### Selected extract
== Segment start ==
Before starting the degree, we ran some seminars in 2006 and 2007 as a trial
balloon to see if folks were interested enough to pay for management
education. The seminars proved to be quite popular, drawing people from all
over the country, including high-level officials from both Catholic dioceses
and religious orders.
How have the sexual-abuse scandals and
embezzlement cases put a spotlight on poor management and governance
practices?
The Catholic Church has some real managerial
problems that were brought to light by the clergy abuse scandals. It became
quite obvious that the church isn't very transparent and accountable in its
finances. Settlements had been made off the books with abuse victims and
priests had been sent off quietly for counseling, to the surprise of many
parishioners. Then came a string of embezzlement cases. Our center on church
management surveyed chief financial officers of U.S. Catholic dioceses in
2005 and found that 85% had experienced embezzlements in the previous five
years. One of our recommendations was that parishes be audited once a year
by an independent auditor. There clearly are serious questions about
internal financial controls at the parish level, and we are now doing
research on parish advisory councils and asking questions about such things
as who handles the Sunday collection and who has check-writing authority.
Does the same person count the collection, deposit the money and then
reconcile the checkbook? Obviously, you're just asking for problems if it's
the same person; you can imagine the temptations.
Beyond the need for better financial controls,
what other management issues should get more attention from church leaders?
Performance management is definitely an important
but neglected area. That's partly because it's a very touchy issue. Who is
going to appraise the performance of a priest or a church worker who is also
a member of the parish? There's great reluctance on the part of the clergy
to be appraiser or appraisee. You have to view the parish as a family
business and understand that it's like evaluating members of your family.
How will Villanova's church management degree be
different from what other universities have started offering?
Some schools combine standard business classes with
courses from theology and other departments. But if you're taking a regular
M.B.A. finance class, you're learning about Wall Street and other things
that aren't really relevant. What we're doing is creating courses
specifically for this degree program, so there are both business and
faith-based elements in every class. For example, the law course will deal
with civil law relative to church law so students understand the possible
conflicts. The accounting course will cover internal financial-control
issues for churches. And the human-resource management class will include
discussion of volunteers, a big part of the labor force for parishes.
Have you encountered any resistance from church
officials?
Yes, some people say a church is not a business.
But I point out that we still have to be good stewards of our resources --
our financial and human capital -- to carry out God's work on Earth. When
you use management terms with bishops, they often get turned off. But when
you use the word stewardship, it has more impact because it's in the Bible.
Jesus talked about the importance of our being good stewards who take care
of our talents and other gifts.
== Segment end ==
### Provided information
== Segment start ==
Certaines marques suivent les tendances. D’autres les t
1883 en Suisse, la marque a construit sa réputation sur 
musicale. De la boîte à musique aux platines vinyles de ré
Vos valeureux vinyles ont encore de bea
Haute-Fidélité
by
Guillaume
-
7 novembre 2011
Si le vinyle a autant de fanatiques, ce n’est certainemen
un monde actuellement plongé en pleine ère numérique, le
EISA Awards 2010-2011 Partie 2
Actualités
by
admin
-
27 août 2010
== Segment end ==
### Apply what you read
**1)** According to the church management interview, what share of U.S. diocesan chief financial officers surveyed in 2005 had experienced embezzlements in the previous five years?
**2)** Write out the church management interview from "Some schools combine" down to "force for parishes.".
**3)** Pick up the church management interview after its last sentence and keep it going.

### Task-by-task outputs
**1)** 85%

**2)**
Some schools combine standard business classes with
courses from theology and other departments. But if you're taking a regular
M.B.A. finance class, you're learning about Wall Street and other things
that aren't really relevant. What we're doing is creating courses
specifically for this degree program, so there are both business and
faith-based elements in every class. For example, the law course will deal
with civil law relative to church law so students understand the possible
conflicts. The accounting course will cover internal financial-control
issues for churches. And the human-resource management class will include
discussion of volunteers, a big part of the labor force for parishes.

**3)**
Is the degree restricted to Catholic clergy and
lay managers?
The courses will have a Catholic focus because as a
Catholic university, our mission is to try to meet the needs of our
community. But the degree is certainly not restricted to Catholics. Every
church has similar managerial problems. In fact, we're eager for other
Christian denominations to become part of the program and provide some
valuable contributions to class discussions. A typical course, however,
would not apply to other religions because of the different way Christian
churches are organized compared with synagogues and other religious
institutions.
Why is the degree being offered primarily
online, with only a one-week residency on campus?
Since we view the market for church-management
education as national and even global, a distance-learning degree will
attract clergy and church workers from any part of the world who can't take
off for two years to come to Villanova. In fact, we already have heard from
a priest in Ireland and a Presbyterian minister in Cameroon interested in
enrolling in the program.
The church management degree costs $23,400. How
can clergy and church workers afford it?
We expect the vast majority of students to be
supported by a diocese or other religious or social service organizations.
We will chop 25% off the price for anyone who can get their organization to
pay a third of the tuition. That cuts a student's out-of-pocket costs by
about half. We're trying to send the message to religious leaders that this
is important and that they should invest in management training.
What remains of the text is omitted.